The problem with MAG_3_ scintigraphy is that there needs to be more consistency in test performance and interpretation across centres and among diagnostic radiologists [17]. In our quantitative review, the MAG_3_ scintigraphy scans were obtained at a single centre and interpreted by the same experienced nuclear medicine physician.
When MAG_3_ scintigraphy revealed a non‐function excretion pattern, we achieved a 100% success rate with conservative treatment and no success with urinary drainage. This finding has encouraged us to opt for conservative treatment wherever possible. Our quantitative review also showed that the opportunity for conservative treatment may vary from case to case when the MAG_3_ excretion pattern is obstruction, delayed voiding, or functional decline. Notably, we found that renal function did not improve in six patients with an obstruction pattern despite urinary drainage, indicating a limitation of MAG_3_ scintigraphy. Therefore, shared decision‐making regarding urinary drainage or conservative treatment is essential while assessing the possibility of future surgery or chemotherapy, physical performance status and patient preference. For example, patients scheduled for chemotherapy may benefit from urinary drainage, and those scheduled for BSC may be more suitable for conservative treatment.
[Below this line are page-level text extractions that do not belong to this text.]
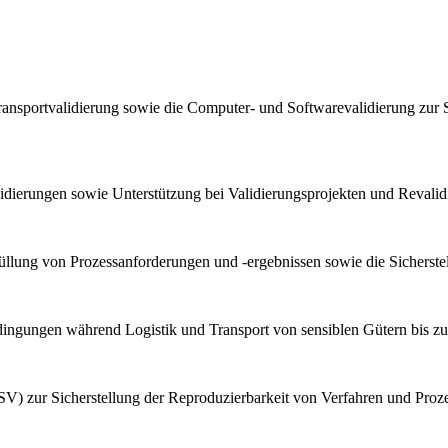
ransportvalidierung sowie die Computer- und Softwarevalidierung zur 
lidierungen sowie Unterstützung bei Validierungsprojekten und Reval
llung von Prozessanforderungen und -ergebnissen sowie die Sicherstel
bedingungen während Logistik und Transport von sensiblen Gütern bis z
V) zur Sicherstellung der Reproduzierbarkeit von Verfahren und Proz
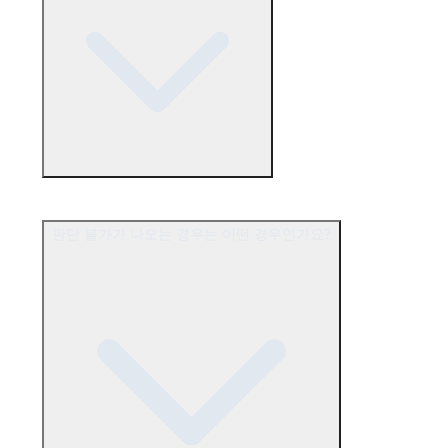
판단 불가가 나오는 경우는 어떤 경우인가요?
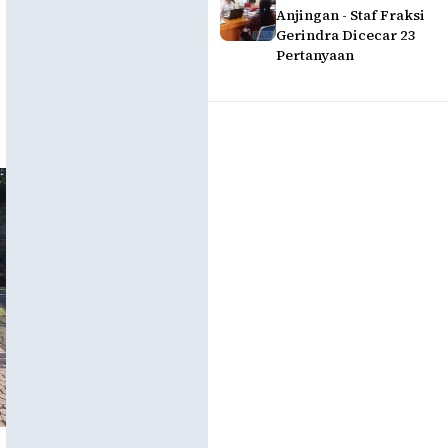
Anjingan - Staf Fraksi
Gerindra Dicecar 23
Pertanyaan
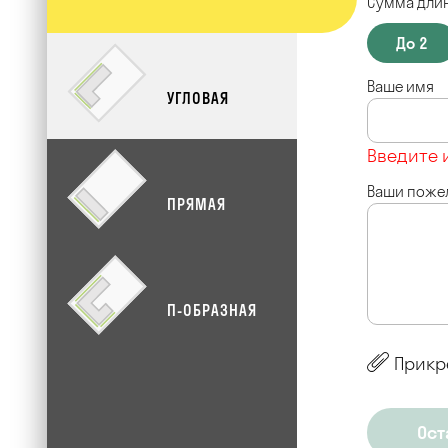
Сумма длин
До 2
Ваше имя
УГЛОВАЯ
Введите 
Ваши поже
ПРЯМАЯ
П-ОБРАЗНАЯ
Прикр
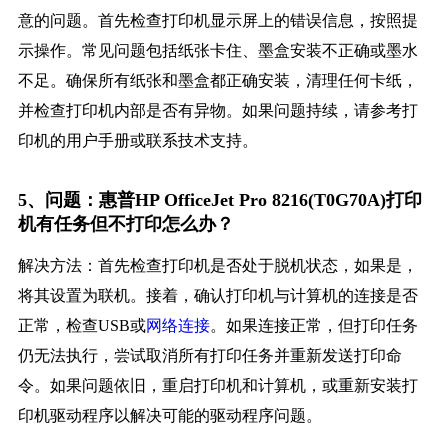
意的问题。首先检查打印机显示屏上的错误信息，按照提
示操作。常见问题包括纸张卡住、墨盒安装不正确或墨水
不足。确保所有纸张和墨盒都正确安装，清理任何卡纸，
并检查打印机内部是否有异物。如果问题持续，请参考打
印机的用户手册或联系技术支持。
5、问题：惠普HP OfficeJet Pro 8216(T0G70A)打印
机有任务但不打印怎么办？
解决方法：首先检查打印机是否处于脱机状态，如果是，
将其设置为联机。接着，确认打印机与计算机的连接是否
正常，检查USB或
网络连接
。如果连接正常，但打印任务
仍无法执行，尝试取消所有打印任务并重新发送打印命
令。如果问题依旧，重启打印机和计算机，或重新安装打
印机驱动程序以解决可能的驱动程序问题。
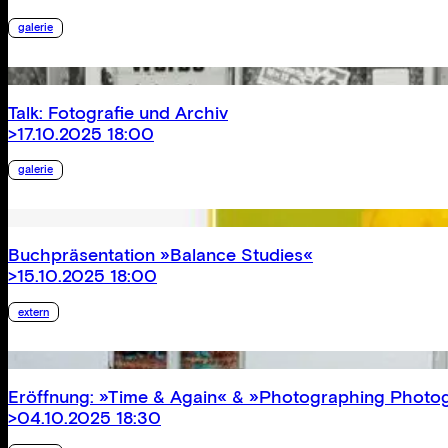
galerie
Talk: Fotografie und Archiv
>17.10.2025 18:00
galerie
Buchpräsentation »Balance Studies«
>15.10.2025 18:00
extern
Eröffnung: »Time & Again« & »Photographing Photo
>04.10.2025 18:30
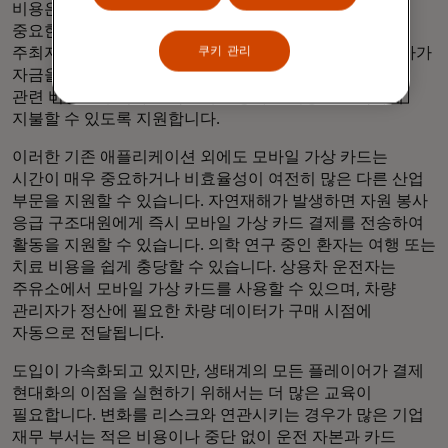
비용은 종종 감당할 수 없는 경우가 있는데, 가상 카드는
중요한 혜택을 가져다줄 수 있습니다. 지출 관리를 통해
주최자가 예산을 준수하는 데 도움이 될 뿐만 아니라, 회사가
쿠키 관리
자금을 쉽게 추가할 수 있는 유연성을 제공하여 프로젝트
관련 비용을 추적하고 막판에 발생하는 비용을 신속하게
지불할 수 있도록 지원합니다.
이러한 기존 애플리케이션 외에도 모바일 가상 카드는
시간이 매우 중요하거나 비효율성이 여전히 많은 다른 산업
부문을 지원할 수 있습니다. 자연재해가 발생하면 자원 봉사
응급 구조대원에게 즉시 모바일 가상 카드 결제를 전송하여
활동을 지원할 수 있습니다. 의학 연구 중인 환자는 여행 또는
치료 비용을 쉽게 충당할 수 있습니다. 상용차 운전자는
주유소에서 모바일 가상 카드를 사용할 수 있으며, 차량
관리자가 정산에 필요한 차량 데이터가 구매 시점에
자동으로 전달됩니다.
도입이 가속화되고 있지만, 생태계의 모든 플레이어가 결제
현대화의 이점을 실현하기 위해서는 더 많은 교육이
필요합니다. 변화를 리스크와 연관시키는 경우가 많은 기업
재무 부서는 적은 비용이나 중단 없이 운전 자본과 카드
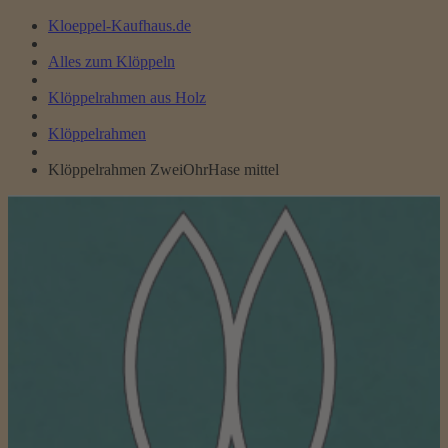
Kloeppel-Kaufhaus.de
Alles zum Klöppeln
Klöppelrahmen aus Holz
Klöppelrahmen
Klöppelrahmen ZweiOhrHase mittel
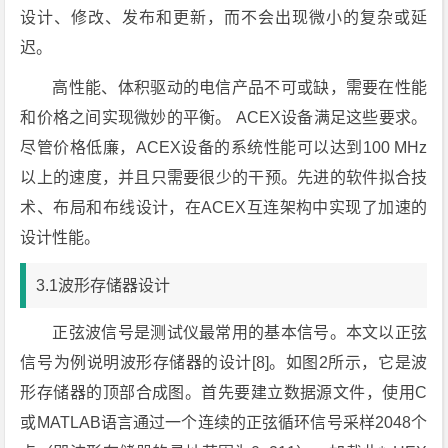
设计、修改、发布和更新，而不会出现微小的复杂或延
迟。
高性能、体积驱动的电信产品不可或缺，需要在性能
和价格之间实现微妙的平衡。 ACEX设备满足这些要求。
尽管价格低廉，ACEX设备的系统性能可以达到100 MHz
以上的速度，并且只需要很少的干预。先进的软件拟合技
术、布局和布线设计，在ACEX互连架构中实现了加速的
设计性能。
3.1波形存储器设计
正弦波信号是测试仪最常用的基本信号。本文以正弦
信号为例说明波形存储器的设计[8]。如图2所示，它是波
形存储器的顶部合成图。首先要建立数据源文件，使用C
或MATLAB语言通过一个连续的正弦循环信号采样2048个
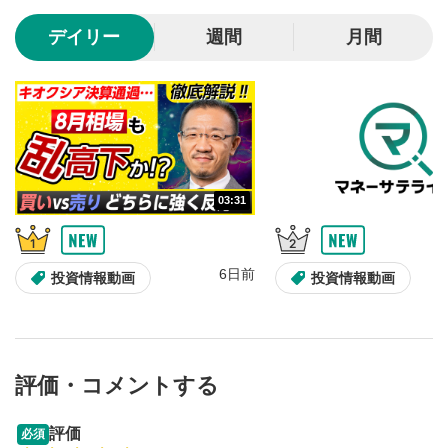
10秒、動画を巻き戻し/早送りします。
デイリー
週間
月間
シークバー
5
再生位置を示しています。再生したい位置をクリック
するとその位置から動画が再生されます。
画質/再生速度の設定
6
画質の選択/再生速度の変更ができます。
03:31
音量調整
7
スライダーを上下すると音量が調整できます。
6日前
全画面表示
8
投資情報動画
投資情報動画
動画が全画面で表示されます。再度クリックすると元
のサイズに戻ります。
評価・コメントする
13:33
14:57
評価
必須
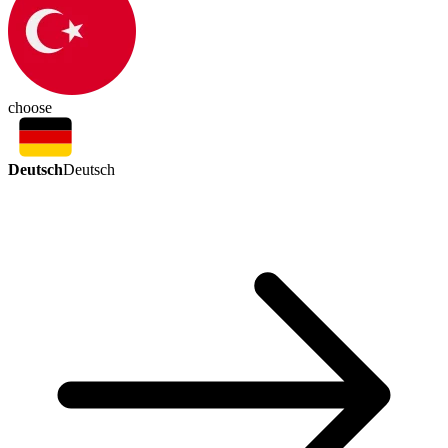
choose
Deutsch
Deutsch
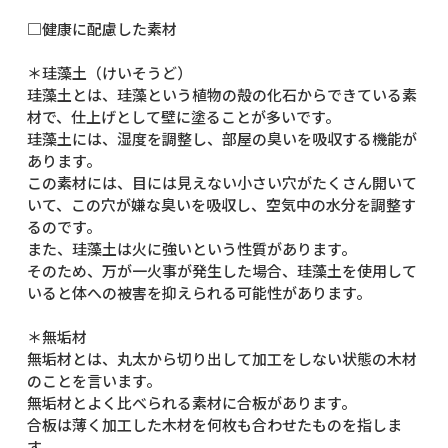
□健康に配慮した素材
＊珪藻土（けいそうど）
珪藻土とは、珪藻という植物の殻の化石からできている素
材で、仕上げとして壁に塗ることが多いです。
珪藻土には、湿度を調整し、部屋の臭いを吸収する機能が
あります。
この素材には、目には見えない小さい穴がたくさん開いて
いて、この穴が嫌な臭いを吸収し、空気中の水分を調整す
るのです。
また、珪藻土は火に強いという性質があります。
そのため、万が一火事が発生した場合、珪藻土を使用して
いると体への被害を抑えられる可能性があります。
＊無垢材
無垢材とは、丸太から切り出して加工をしない状態の木材
のことを言います。
無垢材とよく比べられる素材に合板があります。
合板は薄く加工した木材を何枚も合わせたものを指しま
す。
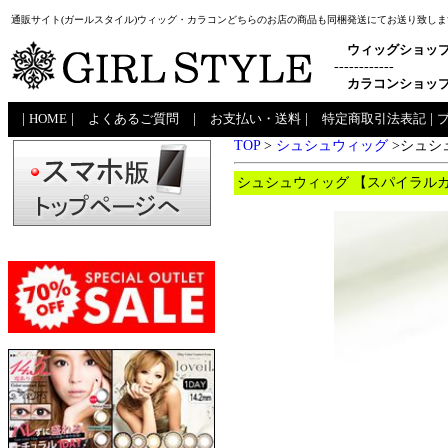
通販サイト(ガールスタイル)ウィッグ・カラコンどちらのお店の商品も同梱発送にてお送り致しま
ウィッグショッ
------------
カラコンショッ
|
HOME
|
よくあるご質問
|
お支払い・送料
|
特定商取引法表記
|
TOP
>
シュシュウィッグ
>シュシ
シュシュウィッグ 【スパイラルカー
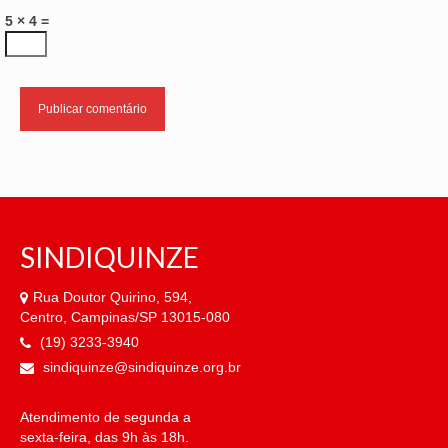
5 × 4 =
SINDIQUINZE
Rua Doutor Quirino, 594,
Centro, Campinas/SP 13015-080
(19) 3233-3940
sindiquinze@sindiquinze.org.br
Atendimento de segunda a
sexta-feira, das 9h às 18h.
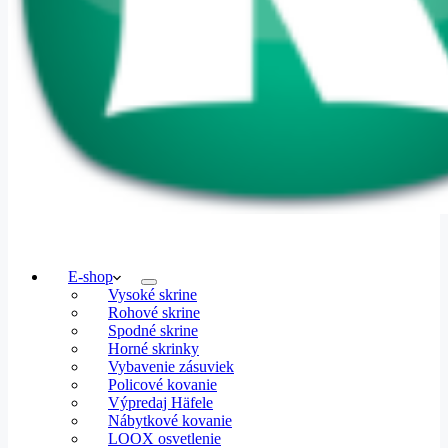
E-shop
Vysoké skrine
Rohové skrine
Spodné skrine
Horné skrinky
Vybavenie zásuviek
Policové kovanie
Výpredaj Häfele
Nábytkové kovanie
LOOX osvetlenie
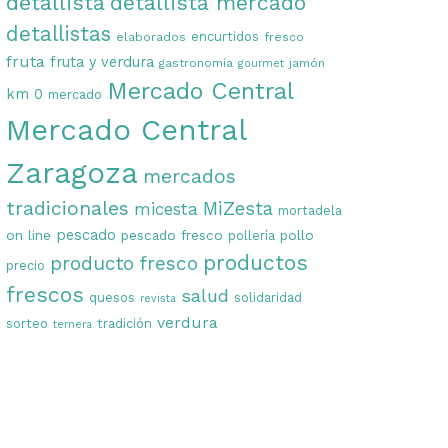
detallista
detallista mercado
detallistas
encurtidos
elaborados
fresco
fruta
fruta y verdura
gastronomía
jamón
gourmet
Mercado Central
km 0
mercado
Mercado Central
Zaragoza
mercados
tradicionales
MiZesta
micesta
mortadela
on line
pescado
pescado fresco
pollo
pollería
productos
producto fresco
precio
frescos
salud
quesos
solidaridad
revista
verdura
sorteo
tradición
ternera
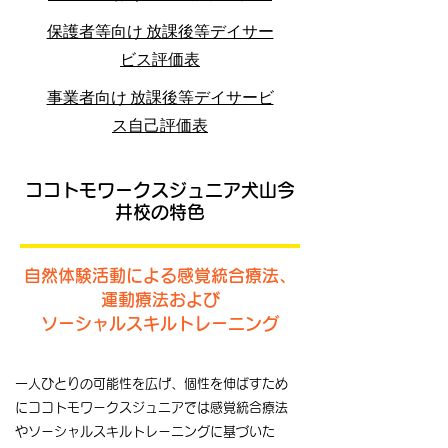
保護者等向け 放課後等デイサー
ビス評価表
事業者向け 放課後等デイサービ
ス自己評価表
ココトモワークスジュニア犬山今
井校の特色
自然体験活動による感覚統合療法、
運動療法および
ソーシャルスキルトレーニング
一人ひとりの可能性を広げ、個性を伸ばすため
にココトモワークスジュニアでは感覚統合療法
やソーシャルスキルトレーニングに基づいた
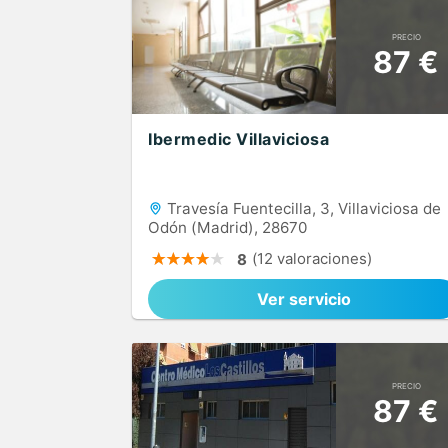
PRECIO
87 €
Ibermedic Villaviciosa
Travesía Fuentecilla, 3, Villaviciosa de
Odón (Madrid), 28670
(12 valoraciones)
8
Ver servicio
PRECIO
87 €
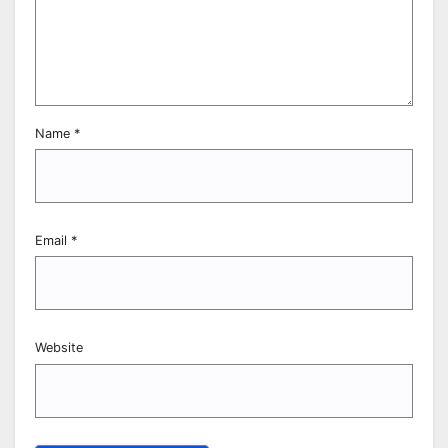
Name
*
Email
*
Website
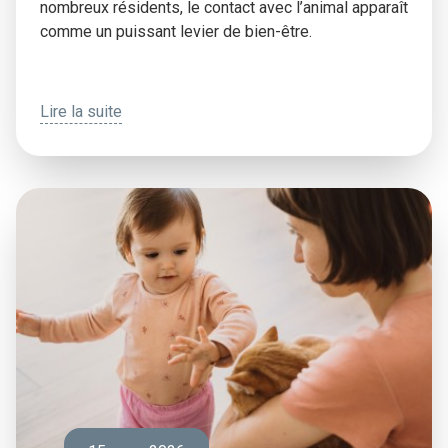
nombreux résidents, le contact avec l’animal apparaît
comme un puissant levier de bien-être.
Lire la suite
This case series has several important limitations. First, it was conducted as a retrospective observational review, which may have introduced selection bias and limited control over confounding factors. Second, the small number of cases—especially in the conservatively managed group—limits the ability to draw broadly applicable conclusions. Furthermore, as a descriptive case series without formal statistical analysis, this work does not offer strong evidence or establish causal relationships. The findings should be regarded as exploratory. To address these limitations, we are planning a prospective study to better define the clinical criteria for urinary drainage decision‐making using MAG_3_ scintigraphy.
In conclusion, based on the findings of this quantitative review, we recommend conservative treatment for patients with MUO if MAG_3_ scintigraphy shows a non‐functioning pattern.
Ethics Statement
The study protocol was approved by the Clinical Research Ethics Committee of Gunma University Hospital (approval number 2114) and conducted in accordance with the Declaration of Helsinki.
Conflicts of Interest
The authors declare no conflicts of interest.